The noise could be a relay that is getting pulled in, then dropping out again – which would cause the clicking sound. Most cars have a load reduction relay, and there may be others as well, that apply power only when the ignition is on.
Usually the clicking sound happens when the battery is very low, so it is a bit puzzling that you're hearing this when the battery seems to get good.
Some cars also have valves in their vacuum systems that modulate the parameter they are controlling (turbo boost, EGR, etc.) by opening and closing relatively frequently (several times per second). In my experience that sound can be heard, but requires careful listening.
Unless this sound is typical of Fiats and somebody recognizes it, the next thing to do would be for you to try and isolate the sound. Since it happens with the engine off, it should be fairly easy to do this, and relatively free of danger. Here's what to do:
- Open the hood and front doors.
- Turn the ignition on and listen for the sound.
- Move around listening to the sound so that you can identify the general area it comes from. The area around the steering wheel, the fuse panel, and the firewall are particularly worth paying attention to.
- Once you localize the source, start looking for a little box with wires coming from it. It will look something like the ones to above and to the right of the yellow arrows in the photo below:
Also listen around the brake booster (the large round thing more or less directly in front of the driver) for noise coming from the ABS controller and the belts on the engine for noise coming from the A/C compressor – really just keep listening until you're pretty sure you know where the sound is coming from.

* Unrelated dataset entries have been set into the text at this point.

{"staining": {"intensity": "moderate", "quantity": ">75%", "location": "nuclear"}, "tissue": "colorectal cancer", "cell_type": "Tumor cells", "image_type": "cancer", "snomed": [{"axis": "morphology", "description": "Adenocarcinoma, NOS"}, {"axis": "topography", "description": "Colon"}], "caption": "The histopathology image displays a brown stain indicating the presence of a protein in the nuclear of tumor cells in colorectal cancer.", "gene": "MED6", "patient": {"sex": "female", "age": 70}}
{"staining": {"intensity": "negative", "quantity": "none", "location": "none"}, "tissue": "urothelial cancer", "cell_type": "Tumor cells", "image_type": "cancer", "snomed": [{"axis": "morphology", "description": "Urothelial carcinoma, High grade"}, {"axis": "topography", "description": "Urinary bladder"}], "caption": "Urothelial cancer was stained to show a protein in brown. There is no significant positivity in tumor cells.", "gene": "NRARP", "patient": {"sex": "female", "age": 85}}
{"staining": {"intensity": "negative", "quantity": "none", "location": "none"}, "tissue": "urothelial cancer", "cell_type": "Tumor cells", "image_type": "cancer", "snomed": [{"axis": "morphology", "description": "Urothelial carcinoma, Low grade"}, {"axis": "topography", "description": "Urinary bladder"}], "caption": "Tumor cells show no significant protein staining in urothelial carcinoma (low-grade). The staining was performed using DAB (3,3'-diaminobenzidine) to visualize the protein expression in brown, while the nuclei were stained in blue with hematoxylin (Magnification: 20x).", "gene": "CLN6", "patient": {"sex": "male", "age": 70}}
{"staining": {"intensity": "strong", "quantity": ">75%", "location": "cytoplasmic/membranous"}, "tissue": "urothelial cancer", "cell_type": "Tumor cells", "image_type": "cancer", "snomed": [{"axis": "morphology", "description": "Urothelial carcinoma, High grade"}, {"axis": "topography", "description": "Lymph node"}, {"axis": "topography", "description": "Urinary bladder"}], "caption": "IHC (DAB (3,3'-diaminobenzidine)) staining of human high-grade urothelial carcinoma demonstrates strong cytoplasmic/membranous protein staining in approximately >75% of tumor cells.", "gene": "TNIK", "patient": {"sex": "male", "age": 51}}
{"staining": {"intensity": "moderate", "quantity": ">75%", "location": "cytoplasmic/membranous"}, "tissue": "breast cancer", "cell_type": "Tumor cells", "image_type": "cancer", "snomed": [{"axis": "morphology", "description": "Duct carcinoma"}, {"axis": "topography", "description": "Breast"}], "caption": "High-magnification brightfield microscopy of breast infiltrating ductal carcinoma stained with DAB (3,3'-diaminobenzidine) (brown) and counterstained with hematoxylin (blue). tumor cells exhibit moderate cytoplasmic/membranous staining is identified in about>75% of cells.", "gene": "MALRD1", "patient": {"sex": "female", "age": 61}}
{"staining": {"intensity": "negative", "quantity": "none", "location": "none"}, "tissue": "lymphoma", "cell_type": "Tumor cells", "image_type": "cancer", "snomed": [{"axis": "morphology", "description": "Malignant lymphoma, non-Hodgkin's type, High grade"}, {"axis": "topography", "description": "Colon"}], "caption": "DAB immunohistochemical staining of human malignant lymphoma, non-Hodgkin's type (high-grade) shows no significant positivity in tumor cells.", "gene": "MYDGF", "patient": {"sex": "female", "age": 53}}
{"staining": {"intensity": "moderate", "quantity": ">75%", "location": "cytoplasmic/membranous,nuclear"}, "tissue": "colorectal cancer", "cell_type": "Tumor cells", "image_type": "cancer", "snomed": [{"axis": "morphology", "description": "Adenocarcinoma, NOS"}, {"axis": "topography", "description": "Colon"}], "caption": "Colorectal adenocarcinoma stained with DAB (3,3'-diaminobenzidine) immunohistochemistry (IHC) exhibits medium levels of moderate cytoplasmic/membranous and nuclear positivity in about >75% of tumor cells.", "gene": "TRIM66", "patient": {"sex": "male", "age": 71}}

If you can isolate it well enough that you think you see the source that is great, but even if you can't it will help tremendously to know about where it comes from (e.g., above the pedals, in the area around the fuse panel).
If you can point to what you think is the source. You should be able to confirm this by holding a "dense rod" against it and listening to the other end. As long screwdriver works well for this, but anything dense will conduct sound pretty well. If the "stethoscope" is touching the source you will hear a very distinct click.